● Supplied text
# H: AoBR Goblins W: Dwarves



## Existance (Nov 3, 2008)

*H: BfSP Goblins W: Dwarves or £*

*Just realised i put AoBR in the original title, my bad :< I mean BoSP. ^^*

Hi there, a while back I bought the BfSP set and have decided to finally trade the Goblins for something else, rather than let them sit in a cupboard. I have all the Goblin models that are included in the set, but incase you wanted to know exactly:

1 Night Goblin Shaman
1 Night Goblin Big Boss
40 Night Goblin Warriors 
20 Night Goblin Archers
10 Forest Goblin Spider Riders
1 Troll

They are all assembled but unpainted. There are mould lines on most of the models I think. Also, on one of the Spider Riders, the spearhead has broken off. I can provide pictures if nessecary.

I wish to trade these for certain dwarf models:


1 Runelord with Great Weapon
Dwarf Warriors with Great Weapons (prefer 20+)
1 Grudge Thrower Complete with Crew
1 Cannon complete with Crew
*Update* 12 Miners (no command units)

Entries taken from a dataset
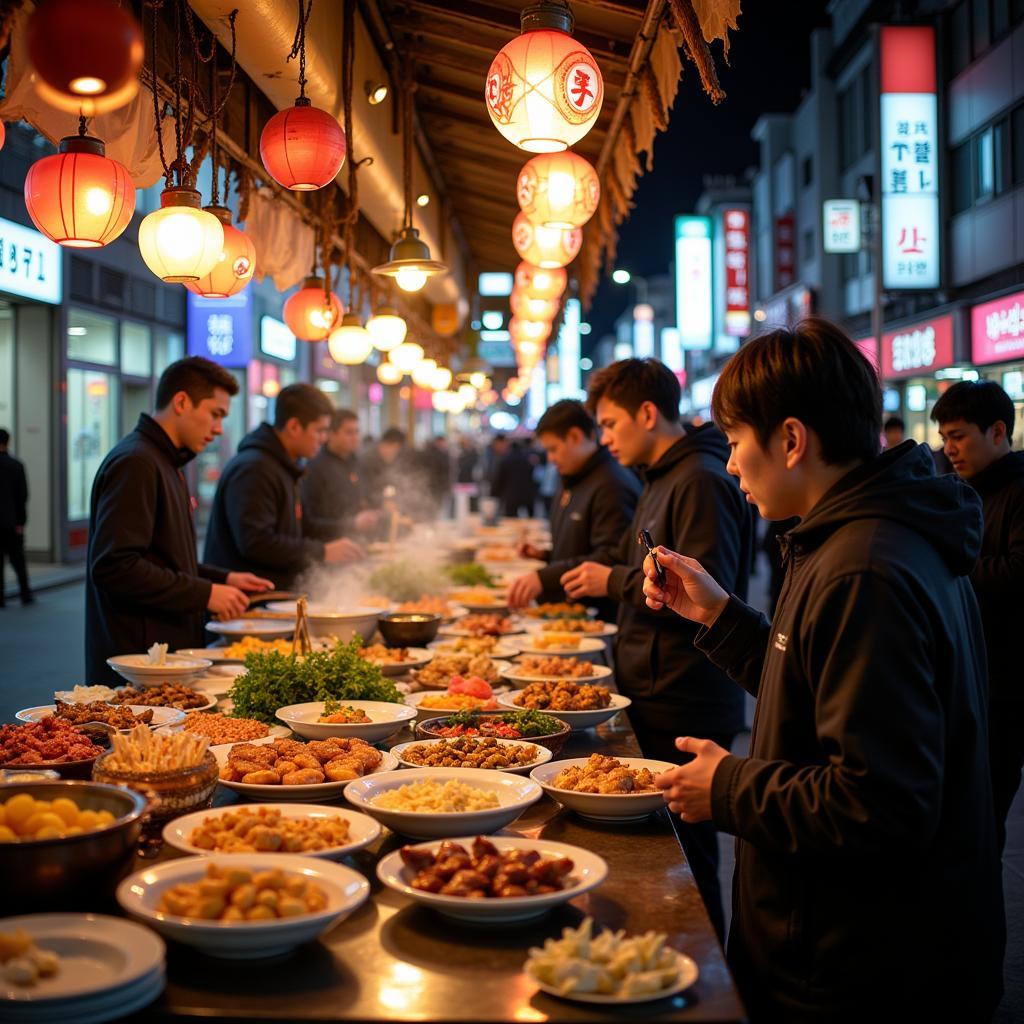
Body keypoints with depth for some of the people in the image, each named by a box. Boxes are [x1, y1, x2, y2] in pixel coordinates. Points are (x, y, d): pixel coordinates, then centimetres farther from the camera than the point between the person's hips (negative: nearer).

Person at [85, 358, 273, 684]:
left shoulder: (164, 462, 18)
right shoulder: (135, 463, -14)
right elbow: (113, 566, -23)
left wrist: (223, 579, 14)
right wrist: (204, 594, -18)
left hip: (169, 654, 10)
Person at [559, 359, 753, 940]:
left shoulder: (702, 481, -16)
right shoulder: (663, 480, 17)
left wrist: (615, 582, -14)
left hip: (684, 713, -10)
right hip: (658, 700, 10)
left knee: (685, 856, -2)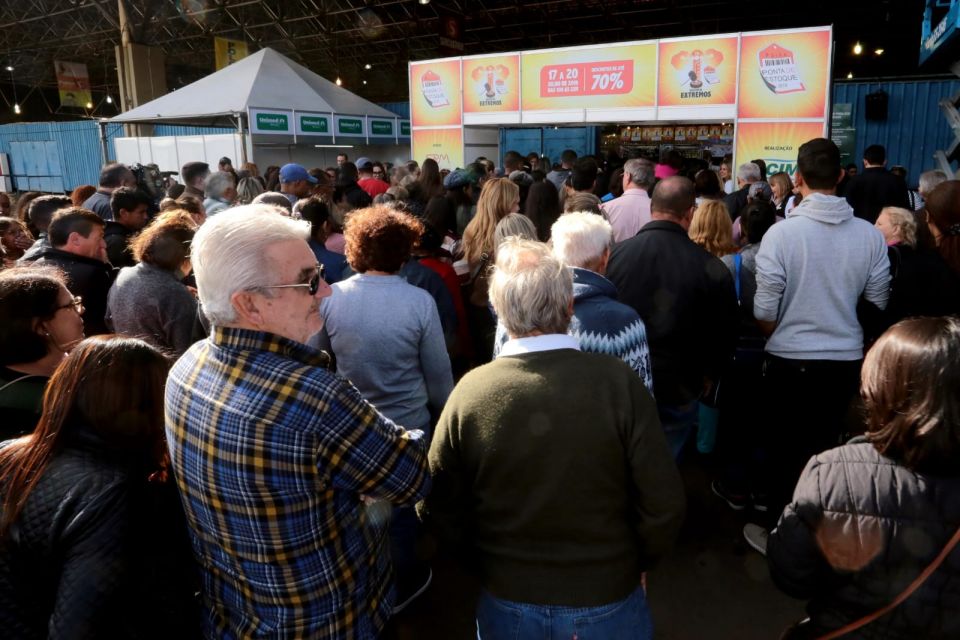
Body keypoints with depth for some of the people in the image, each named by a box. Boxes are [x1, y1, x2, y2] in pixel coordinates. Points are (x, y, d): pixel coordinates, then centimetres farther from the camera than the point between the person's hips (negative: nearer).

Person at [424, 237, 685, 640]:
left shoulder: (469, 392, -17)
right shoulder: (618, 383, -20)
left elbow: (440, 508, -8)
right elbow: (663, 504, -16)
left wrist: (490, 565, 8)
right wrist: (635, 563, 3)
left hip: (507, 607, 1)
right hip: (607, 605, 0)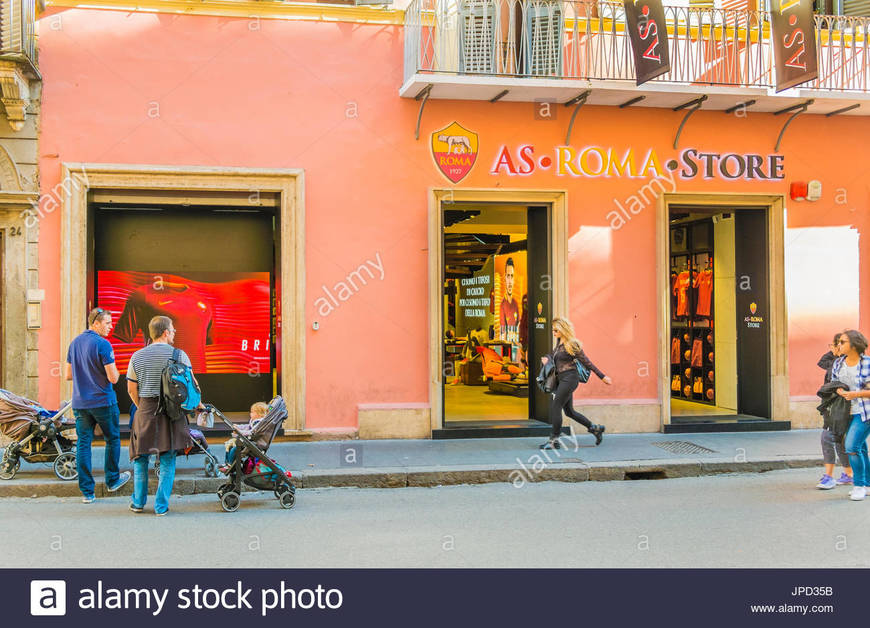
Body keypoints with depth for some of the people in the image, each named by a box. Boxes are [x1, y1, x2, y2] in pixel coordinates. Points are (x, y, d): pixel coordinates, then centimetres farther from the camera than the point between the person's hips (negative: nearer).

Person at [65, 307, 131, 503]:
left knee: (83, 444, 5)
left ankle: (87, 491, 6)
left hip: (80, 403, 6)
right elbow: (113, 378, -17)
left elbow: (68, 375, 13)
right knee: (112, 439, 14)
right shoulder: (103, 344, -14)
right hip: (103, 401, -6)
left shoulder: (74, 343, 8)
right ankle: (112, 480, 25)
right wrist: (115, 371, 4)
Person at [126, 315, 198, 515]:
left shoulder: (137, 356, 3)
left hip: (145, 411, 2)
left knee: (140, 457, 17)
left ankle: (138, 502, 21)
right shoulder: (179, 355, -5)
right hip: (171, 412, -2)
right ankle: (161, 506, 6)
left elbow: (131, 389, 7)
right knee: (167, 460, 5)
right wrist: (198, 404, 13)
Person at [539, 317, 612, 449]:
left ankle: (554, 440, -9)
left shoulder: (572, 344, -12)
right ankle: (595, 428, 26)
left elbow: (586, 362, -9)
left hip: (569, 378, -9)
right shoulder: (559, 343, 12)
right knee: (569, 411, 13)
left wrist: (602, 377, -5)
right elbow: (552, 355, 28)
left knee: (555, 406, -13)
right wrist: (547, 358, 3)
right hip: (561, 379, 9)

● Directions
• A. Reproduce word for word the part of the goblin trade post that begins at the words "1 Runelord with" and stops after "(no command units)".
• B. In the goblin trade post, what has broken off one of the Spider Riders?
• C. Extend the goblin trade post, picking up after its final line.

● Answers for this exercise
• A.
1 Runelord with Great Weapon
Dwarf Warriors with Great Weapons (prefer 20+)
1 Grudge Thrower Complete with Crew
1 Cannon complete with Crew
*Update* 12 Miners (no command units)

• B. The spearhead.

• C.
I would prefer if they were unpainted, but if not, it isn't the end of the world ^^

Alternatively, I am willing to sell the Goblins for money.

I would also like to ship only within the UK

PM me if you are interested, thanks


----------



## Existance (Nov 3, 2008)

Small bump, as I edited into the thread, i put AoBR in the title by mistake. Can provide pictures of the goblins as a whole aswell if wanted.


----------



## Existance (Nov 3, 2008)

Updated the 'wanted' list, thanks. ^^

P.S. If a mod could kindly change the title to 'H: BfSP Goblins W: Dwarves', i'd appreciate it, thanks.


----------



## Existance (Nov 3, 2008)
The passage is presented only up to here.